GIVEN REQUEST A: Reproduce the listing exactly, starting with its first line and going on through the line containing "1: (46, 154)".

━━━━━ QUOTED TEXT

# help me in taking the next steps in understanding sheet music



## keeperofthegood (Apr 30, 2008)

Ok this got me to wondering. Ive looked at lots of "read sheet music" sites but they only ever really go so far. Most are just repeats of each other.

Then I encounter something that looks playable (ie simple) and so I download it and then my confusion begins.

I think this piece originates here (Im not from the region so I am not sure or as versed in the music of the area):

http://travelingluck.com/South America/Bolivia/Oruro/_3909588_Negrillos.html#local_map

this is the page with the sheet of music on it (yes, pause the music to the right).

http://quenaperu.blogspot.com/2008/06/negrillos-danza-arequipea.html

It is, I believe written for the Quena first, but the notes are just as guitarable I think. BUT how is this meant to be played? There are repeats mid line there are 1's and 3's and 2's and 4's and A and C and the timing is different here and there :O

:/ any pointers would be a help, and certainly going past the "this is the notes, this is how to play the notes" information would be greatly appreciated!!


----------



## Guest (Oct 12, 2008)

keeperofthegood said:


> this is the page with the sheet of music on it (yes, pause the music to the right).
> 
> http://quenaperu.blogspot.com/2008/06/negrillos-danza-arequipea.html
> 
> It is, I believe written for the Quena first, but the notes are just as guitarable I think.

━━━━━━━━━━
━━━━━ DATA

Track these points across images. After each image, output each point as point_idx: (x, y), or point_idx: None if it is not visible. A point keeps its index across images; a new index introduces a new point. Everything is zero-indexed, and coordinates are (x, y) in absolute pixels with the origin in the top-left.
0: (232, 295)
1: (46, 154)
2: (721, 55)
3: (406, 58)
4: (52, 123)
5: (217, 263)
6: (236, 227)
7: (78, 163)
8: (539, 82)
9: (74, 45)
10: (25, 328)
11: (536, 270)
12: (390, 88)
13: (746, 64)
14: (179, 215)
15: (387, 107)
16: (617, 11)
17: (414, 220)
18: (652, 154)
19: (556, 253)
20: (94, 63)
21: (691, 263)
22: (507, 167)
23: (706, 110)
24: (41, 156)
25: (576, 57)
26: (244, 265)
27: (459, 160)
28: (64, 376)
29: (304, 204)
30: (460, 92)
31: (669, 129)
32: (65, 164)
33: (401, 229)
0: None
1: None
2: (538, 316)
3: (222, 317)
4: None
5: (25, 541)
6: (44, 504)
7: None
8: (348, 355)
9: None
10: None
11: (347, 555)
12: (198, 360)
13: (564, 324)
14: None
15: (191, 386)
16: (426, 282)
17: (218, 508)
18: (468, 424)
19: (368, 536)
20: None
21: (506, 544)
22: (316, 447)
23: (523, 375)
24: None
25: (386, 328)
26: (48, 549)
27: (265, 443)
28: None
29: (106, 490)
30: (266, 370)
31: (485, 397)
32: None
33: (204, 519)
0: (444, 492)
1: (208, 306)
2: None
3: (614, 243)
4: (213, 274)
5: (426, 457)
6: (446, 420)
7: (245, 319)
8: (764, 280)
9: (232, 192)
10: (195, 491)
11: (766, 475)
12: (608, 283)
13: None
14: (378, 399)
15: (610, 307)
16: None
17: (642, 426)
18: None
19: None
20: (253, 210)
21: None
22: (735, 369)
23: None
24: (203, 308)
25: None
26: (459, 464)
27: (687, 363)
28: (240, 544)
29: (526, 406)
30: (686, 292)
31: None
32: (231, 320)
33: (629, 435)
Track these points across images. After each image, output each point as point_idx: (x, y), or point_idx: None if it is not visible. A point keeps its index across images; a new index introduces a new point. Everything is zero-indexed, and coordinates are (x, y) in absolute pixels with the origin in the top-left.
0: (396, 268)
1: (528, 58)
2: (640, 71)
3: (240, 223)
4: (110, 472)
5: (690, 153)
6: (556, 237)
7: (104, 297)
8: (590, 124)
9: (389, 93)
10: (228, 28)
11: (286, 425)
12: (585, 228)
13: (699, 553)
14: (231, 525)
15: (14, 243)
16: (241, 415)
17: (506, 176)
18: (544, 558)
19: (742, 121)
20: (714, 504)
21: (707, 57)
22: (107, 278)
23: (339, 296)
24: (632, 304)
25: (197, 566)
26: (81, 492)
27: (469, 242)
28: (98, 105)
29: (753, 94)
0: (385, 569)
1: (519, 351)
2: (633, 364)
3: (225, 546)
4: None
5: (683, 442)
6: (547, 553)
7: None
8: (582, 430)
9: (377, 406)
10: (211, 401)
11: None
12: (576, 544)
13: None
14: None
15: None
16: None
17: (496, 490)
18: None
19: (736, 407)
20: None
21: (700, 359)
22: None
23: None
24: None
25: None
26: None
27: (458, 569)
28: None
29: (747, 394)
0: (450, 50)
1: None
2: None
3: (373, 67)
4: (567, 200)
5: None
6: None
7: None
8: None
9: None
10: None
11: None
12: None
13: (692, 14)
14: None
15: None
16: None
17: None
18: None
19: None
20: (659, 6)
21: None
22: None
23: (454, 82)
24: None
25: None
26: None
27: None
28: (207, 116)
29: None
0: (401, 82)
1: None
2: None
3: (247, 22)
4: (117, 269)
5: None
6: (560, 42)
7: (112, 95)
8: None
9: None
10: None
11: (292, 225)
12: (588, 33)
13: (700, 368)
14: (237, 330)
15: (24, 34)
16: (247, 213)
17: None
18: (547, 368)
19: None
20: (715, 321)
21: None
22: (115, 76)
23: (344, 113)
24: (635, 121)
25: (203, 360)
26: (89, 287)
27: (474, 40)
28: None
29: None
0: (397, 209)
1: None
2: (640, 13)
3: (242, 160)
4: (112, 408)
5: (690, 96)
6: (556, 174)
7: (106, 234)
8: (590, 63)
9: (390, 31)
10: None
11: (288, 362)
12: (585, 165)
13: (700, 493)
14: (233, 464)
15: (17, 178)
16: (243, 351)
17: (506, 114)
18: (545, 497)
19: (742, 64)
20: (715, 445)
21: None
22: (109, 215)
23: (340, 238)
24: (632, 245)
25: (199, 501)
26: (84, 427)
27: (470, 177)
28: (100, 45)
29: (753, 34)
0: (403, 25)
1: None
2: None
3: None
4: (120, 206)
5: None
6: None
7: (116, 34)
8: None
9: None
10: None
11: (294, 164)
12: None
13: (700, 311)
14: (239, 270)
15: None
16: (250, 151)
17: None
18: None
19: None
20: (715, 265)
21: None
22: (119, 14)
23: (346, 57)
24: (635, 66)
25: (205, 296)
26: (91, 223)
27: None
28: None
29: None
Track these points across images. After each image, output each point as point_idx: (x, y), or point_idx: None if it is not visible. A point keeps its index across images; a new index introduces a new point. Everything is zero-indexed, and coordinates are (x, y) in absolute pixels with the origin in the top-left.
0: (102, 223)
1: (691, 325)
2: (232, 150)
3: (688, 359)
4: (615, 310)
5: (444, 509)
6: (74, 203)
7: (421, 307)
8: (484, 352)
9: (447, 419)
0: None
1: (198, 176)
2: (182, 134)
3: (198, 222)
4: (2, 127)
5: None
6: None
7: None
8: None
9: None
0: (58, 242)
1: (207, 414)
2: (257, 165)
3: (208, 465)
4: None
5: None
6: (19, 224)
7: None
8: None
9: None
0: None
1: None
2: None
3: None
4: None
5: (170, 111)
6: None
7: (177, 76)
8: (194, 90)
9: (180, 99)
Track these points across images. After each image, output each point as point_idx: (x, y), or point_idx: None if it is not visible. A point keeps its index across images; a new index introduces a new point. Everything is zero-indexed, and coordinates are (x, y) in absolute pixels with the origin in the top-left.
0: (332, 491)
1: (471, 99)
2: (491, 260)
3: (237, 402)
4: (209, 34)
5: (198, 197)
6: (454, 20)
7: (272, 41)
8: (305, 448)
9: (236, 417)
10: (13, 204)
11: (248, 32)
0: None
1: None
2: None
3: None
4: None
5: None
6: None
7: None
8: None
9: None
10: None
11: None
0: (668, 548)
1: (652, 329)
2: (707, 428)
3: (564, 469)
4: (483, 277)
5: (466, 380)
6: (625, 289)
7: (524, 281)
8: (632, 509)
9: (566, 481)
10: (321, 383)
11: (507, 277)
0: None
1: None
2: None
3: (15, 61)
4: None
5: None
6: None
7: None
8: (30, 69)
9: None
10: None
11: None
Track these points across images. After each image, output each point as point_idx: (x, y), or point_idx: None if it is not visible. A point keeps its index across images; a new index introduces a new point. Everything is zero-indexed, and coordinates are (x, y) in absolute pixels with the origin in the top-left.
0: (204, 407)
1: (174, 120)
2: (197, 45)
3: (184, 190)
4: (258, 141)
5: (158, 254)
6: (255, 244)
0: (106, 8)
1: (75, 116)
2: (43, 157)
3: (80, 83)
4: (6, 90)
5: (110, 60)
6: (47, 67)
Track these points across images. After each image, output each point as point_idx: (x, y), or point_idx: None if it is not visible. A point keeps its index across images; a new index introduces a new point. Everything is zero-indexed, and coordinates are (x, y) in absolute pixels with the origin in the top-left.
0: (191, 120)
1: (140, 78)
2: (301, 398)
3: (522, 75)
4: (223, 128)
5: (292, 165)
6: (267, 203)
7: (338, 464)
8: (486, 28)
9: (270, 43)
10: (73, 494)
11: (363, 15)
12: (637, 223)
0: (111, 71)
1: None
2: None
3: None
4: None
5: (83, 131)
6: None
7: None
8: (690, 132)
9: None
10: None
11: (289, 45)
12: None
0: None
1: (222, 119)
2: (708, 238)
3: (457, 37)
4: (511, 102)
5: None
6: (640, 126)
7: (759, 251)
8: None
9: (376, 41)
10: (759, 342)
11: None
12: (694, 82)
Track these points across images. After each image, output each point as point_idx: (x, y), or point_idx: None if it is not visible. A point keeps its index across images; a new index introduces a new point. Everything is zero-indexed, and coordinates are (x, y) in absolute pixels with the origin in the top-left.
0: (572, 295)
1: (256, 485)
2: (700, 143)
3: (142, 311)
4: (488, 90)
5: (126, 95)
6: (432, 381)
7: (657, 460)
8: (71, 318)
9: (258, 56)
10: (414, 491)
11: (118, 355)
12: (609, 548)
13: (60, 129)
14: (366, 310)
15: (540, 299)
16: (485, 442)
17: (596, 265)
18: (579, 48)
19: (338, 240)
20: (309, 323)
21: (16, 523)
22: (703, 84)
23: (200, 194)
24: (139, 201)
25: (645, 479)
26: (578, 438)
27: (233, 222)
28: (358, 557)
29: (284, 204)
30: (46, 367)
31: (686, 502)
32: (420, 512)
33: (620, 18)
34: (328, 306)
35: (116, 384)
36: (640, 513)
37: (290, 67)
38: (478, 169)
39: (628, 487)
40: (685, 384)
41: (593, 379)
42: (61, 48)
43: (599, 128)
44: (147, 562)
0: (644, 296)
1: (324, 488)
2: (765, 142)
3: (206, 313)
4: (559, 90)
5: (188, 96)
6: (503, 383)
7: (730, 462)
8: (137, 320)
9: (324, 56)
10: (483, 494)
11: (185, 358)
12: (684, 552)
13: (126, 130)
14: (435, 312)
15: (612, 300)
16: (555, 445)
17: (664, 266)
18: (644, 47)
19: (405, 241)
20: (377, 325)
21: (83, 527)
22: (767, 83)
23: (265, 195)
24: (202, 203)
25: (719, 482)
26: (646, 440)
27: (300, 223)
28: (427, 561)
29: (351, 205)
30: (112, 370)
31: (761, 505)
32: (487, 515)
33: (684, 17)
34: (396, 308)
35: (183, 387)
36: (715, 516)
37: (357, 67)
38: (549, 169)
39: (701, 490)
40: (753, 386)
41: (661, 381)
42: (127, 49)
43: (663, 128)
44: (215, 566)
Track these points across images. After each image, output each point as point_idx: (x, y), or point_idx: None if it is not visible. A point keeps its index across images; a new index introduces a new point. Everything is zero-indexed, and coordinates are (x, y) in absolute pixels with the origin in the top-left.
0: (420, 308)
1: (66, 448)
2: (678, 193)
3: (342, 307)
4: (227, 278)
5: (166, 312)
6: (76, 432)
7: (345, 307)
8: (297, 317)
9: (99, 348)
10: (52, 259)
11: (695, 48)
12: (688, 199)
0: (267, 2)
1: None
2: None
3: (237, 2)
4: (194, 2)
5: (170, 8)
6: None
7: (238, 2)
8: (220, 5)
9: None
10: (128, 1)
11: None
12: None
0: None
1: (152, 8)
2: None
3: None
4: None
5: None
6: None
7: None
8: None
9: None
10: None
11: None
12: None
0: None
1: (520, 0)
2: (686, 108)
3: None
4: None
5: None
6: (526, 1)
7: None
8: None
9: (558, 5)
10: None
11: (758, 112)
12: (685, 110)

━━━━━━━━━━

GIVEN REQUEST B: Write out the part of the sheet music thread starting with "I think this" and going on through "be greatly appreciated!!", with no changes.

FULL ANSWER A:
Track these points across images. After each image, output each point as point_idx: (x, y), or point_idx: None if it is not visible. A point keeps its index across images; a new index introduces a new point. Everything is zero-indexed, and coordinates are (x, y) in absolute pixels with the origin in the top-left.
0: (232, 295)
1: (46, 154)

FULL ANSWER B:
I think this piece originates here (Im not from the region so I am not sure or as versed in the music of the area):

http://travelingluck.com/South America/Bolivia/Oruro/_3909588_Negrillos.html#local_map

this is the page with the sheet of music on it (yes, pause the music to the right).

http://quenaperu.blogspot.com/2008/06/negrillos-danza-arequipea.html

It is, I believe written for the Quena first, but the notes are just as guitarable I think. BUT how is this meant to be played? There are repeats mid line there are 1's and 3's and 2's and 4's and A and C and the timing is different here and there :O

:/ any pointers would be a help, and certainly going past the "this is the notes, this is how to play the notes" information would be greatly appreciated!!